Дава-Дорчжи явно врет, но секретарь и комендант смотрят на него растерянно и смолкают немедленно. Дава-Дорчжи садится на ручку кресла и говорит в лицо профессору:
– Я забыл добавить к истории Будды еще рассказ о храме, Распространяющем Спокойствие. Хотя этот рассказ относится к более поздним временам, но к событиям вокруг бурхана Будды имеет непосредственное отношение. Надо сказать, что аймак Тушуту-хана в эпоху династии…
– Аймака Тушуту-хана нет. Он сгорел в тысяча двенадцатом году и с того времени не восстановлен, – неожиданно для себя врет ему профессор.
– Насколько мне известно, его восстановили весной текущего года, – немедленно и явной же ложью отвечает ему Дава-Дорчжи. И, помолчав мгновение, он добавляет значительно: – И это восстановление тоже имеет отношение к событиям вокруг бурхана Будды. Профессор понимает, что теперь-то ему надо сказать, что он, Виталий Витальевич Сафонов, находится вне опьянения революционным экстазом, что у него мало времени предаваться праздным и трудным мыслям, ему надобно работать, он не может ездить осматривать все дворцы, захваченные революционерами, – ему надобно немедленно ехать домой. Сказать это надо смиренно, тихо, а Дава-Дорчжи несомненно отпустит его. Вернее, соврет что-нибудь необычайно пышное, и профессора выпустят. Но вместо всего этого профессор глубоко надвигает шапку на уши и говорит многозначительно и медленно:
– Да, события вокруг бурхана Будды становятся для меня все более и более ясными.

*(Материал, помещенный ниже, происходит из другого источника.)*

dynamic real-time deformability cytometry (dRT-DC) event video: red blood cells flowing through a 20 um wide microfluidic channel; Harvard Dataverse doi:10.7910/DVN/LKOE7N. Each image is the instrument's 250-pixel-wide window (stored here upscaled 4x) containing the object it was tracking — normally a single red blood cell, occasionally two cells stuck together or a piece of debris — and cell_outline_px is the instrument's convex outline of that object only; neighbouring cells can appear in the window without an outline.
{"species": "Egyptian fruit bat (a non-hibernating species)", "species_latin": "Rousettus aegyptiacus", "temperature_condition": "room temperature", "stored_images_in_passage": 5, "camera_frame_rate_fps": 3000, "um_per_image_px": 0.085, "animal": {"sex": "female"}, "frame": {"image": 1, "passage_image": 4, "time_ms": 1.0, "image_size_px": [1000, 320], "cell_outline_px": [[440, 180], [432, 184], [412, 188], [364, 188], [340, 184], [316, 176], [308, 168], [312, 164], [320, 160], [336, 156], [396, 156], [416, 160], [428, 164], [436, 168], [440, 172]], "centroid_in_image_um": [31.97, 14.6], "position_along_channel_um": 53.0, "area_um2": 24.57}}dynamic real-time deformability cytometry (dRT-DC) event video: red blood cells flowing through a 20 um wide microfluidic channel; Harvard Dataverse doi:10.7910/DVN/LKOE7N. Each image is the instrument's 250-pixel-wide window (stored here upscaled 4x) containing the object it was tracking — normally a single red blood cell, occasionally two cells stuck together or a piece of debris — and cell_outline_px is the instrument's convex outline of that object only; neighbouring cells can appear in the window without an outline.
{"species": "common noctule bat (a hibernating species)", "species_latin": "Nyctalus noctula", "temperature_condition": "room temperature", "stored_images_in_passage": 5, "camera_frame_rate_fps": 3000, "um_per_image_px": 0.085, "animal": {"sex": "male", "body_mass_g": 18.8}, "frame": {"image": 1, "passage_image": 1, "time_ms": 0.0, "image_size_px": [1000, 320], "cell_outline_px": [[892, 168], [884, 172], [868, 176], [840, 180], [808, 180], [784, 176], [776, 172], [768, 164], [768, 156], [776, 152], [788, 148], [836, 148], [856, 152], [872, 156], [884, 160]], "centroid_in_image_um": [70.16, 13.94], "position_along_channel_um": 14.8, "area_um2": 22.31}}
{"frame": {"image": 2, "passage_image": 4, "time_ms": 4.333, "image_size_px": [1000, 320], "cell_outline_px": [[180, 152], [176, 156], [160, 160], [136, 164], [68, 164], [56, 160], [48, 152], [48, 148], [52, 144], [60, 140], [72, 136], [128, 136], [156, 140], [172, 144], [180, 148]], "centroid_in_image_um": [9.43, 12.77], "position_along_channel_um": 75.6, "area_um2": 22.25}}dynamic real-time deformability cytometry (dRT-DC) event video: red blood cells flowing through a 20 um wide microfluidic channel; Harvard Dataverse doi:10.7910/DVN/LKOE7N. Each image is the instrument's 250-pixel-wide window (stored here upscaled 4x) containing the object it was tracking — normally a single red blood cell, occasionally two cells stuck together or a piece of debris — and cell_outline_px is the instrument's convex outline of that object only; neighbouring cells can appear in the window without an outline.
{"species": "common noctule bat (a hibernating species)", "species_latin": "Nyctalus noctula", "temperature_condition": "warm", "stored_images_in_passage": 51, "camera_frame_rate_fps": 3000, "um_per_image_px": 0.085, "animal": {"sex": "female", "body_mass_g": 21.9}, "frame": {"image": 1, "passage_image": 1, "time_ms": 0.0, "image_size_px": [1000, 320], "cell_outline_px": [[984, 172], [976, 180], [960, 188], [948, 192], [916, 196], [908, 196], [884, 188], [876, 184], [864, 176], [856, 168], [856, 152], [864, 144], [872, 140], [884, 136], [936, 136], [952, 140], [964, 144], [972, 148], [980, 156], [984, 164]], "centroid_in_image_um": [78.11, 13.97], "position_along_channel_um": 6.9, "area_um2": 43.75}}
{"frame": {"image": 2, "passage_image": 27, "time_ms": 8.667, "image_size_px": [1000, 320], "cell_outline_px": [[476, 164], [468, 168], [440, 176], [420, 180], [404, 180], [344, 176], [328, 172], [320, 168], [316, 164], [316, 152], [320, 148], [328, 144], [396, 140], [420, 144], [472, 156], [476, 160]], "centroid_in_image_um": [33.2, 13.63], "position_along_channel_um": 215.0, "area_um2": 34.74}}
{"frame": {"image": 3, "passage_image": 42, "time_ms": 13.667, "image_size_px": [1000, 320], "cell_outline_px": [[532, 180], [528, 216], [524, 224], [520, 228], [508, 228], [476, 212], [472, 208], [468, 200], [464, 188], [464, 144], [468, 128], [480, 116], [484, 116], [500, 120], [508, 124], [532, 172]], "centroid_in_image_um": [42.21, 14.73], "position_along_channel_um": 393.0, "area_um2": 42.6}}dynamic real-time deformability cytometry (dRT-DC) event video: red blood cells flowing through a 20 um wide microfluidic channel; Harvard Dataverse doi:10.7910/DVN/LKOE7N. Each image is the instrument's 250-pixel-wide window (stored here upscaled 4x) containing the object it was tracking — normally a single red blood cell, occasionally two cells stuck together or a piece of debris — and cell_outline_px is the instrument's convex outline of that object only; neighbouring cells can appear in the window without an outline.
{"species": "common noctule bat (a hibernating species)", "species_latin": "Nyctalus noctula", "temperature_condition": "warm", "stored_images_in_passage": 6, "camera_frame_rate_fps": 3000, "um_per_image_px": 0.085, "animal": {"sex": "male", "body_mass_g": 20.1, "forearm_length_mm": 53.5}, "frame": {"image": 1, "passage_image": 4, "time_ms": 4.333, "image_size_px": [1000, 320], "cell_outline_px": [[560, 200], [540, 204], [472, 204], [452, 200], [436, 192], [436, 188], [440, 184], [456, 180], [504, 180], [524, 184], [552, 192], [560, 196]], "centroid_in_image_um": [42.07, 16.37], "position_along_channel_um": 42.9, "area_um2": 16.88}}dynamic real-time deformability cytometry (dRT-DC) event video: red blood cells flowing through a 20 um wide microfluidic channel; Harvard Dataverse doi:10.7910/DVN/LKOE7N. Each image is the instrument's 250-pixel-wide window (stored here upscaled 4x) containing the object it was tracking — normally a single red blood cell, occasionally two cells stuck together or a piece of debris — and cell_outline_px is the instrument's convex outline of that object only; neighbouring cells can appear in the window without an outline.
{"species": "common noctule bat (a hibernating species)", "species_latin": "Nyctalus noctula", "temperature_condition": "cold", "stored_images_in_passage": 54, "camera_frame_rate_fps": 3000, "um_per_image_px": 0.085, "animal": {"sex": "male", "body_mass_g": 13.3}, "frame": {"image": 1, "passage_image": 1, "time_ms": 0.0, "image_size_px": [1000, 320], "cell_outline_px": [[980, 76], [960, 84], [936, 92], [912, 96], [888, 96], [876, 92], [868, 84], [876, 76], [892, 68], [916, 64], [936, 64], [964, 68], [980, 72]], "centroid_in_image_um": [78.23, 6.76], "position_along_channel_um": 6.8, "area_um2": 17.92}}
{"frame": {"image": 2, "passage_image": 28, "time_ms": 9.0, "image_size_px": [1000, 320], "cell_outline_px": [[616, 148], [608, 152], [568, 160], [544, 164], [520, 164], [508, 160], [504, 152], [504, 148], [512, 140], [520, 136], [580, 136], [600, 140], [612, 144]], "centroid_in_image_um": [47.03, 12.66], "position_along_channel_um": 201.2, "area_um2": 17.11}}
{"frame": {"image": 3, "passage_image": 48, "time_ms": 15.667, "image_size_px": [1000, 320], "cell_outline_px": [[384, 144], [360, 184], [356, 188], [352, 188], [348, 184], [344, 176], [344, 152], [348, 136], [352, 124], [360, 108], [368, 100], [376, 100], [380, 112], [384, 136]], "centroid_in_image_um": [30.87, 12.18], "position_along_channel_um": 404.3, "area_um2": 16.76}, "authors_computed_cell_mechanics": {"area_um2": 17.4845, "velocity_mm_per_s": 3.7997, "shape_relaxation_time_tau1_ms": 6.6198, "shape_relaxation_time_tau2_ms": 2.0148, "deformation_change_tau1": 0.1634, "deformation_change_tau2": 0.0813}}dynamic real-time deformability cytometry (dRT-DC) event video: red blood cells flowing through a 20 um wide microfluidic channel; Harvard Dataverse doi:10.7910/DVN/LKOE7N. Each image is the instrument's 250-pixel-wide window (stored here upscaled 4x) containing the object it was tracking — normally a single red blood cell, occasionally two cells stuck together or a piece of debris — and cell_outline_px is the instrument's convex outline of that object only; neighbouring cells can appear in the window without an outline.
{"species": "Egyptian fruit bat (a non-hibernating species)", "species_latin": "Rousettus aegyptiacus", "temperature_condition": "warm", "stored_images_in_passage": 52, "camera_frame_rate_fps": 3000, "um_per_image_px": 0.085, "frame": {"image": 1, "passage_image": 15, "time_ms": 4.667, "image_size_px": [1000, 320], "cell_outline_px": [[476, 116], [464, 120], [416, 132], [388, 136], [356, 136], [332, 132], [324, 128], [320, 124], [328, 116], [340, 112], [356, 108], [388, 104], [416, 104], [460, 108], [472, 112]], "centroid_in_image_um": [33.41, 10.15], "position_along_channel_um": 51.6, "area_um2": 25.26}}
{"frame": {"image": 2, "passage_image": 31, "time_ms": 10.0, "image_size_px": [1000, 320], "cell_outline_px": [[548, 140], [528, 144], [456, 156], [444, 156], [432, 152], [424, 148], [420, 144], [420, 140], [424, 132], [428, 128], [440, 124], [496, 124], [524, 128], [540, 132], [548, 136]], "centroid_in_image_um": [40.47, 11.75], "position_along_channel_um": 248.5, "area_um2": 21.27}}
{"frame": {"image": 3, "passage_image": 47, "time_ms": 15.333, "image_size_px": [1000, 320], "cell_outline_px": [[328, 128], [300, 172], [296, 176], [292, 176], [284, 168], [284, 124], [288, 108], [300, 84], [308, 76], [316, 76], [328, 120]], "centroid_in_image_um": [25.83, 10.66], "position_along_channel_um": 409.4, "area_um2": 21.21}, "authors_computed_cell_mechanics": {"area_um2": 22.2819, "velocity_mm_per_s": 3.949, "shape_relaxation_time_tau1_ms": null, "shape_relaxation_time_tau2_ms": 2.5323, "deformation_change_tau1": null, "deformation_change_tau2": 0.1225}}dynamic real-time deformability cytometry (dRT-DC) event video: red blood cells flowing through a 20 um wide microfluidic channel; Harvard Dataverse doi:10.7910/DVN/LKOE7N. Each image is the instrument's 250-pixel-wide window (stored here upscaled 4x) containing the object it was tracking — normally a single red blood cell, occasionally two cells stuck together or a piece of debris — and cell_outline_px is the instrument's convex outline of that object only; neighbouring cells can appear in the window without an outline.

Дава-Дорчжи отходит от кресла, наклоняет голову. Лицо его неподвижно, глаза сияют.
– Я рад. Все задуманное вами кончится быстро. Вон идет Цвиладзе, заместитель наркома по национальностям. Человек он горячий, как и подобает грузину, ибо в их стране так же много винограда, как в нашей – легенд. Он горячий, но мудрый для своих лет. Сюда, Виталий Витальевич, сюда…
Толпа черноволосых и широкоскулых людей в солдатских шинелях и стеганках осторожно стоит на рогожах. Пахнет казармой: кислым хлебом и капустой..К этим запахам примешивается тонкий запах овчин и растаявшего снега на лыках. Солнце осторожно пробирается мимо ног на рогожи. У одного из солдат обмотки завязаны электрическим проводом. Дава-Дорчжи, прямой и широкогрудый, надменно смотрит в лицо товарища Цвиладзе. Но глаза толпы обращены выше рослого заместителя наркома. Взгляд толпы рассеянный, сонный, но как бы вековой. Профессор ощущает усталость и тоже подымает глаза.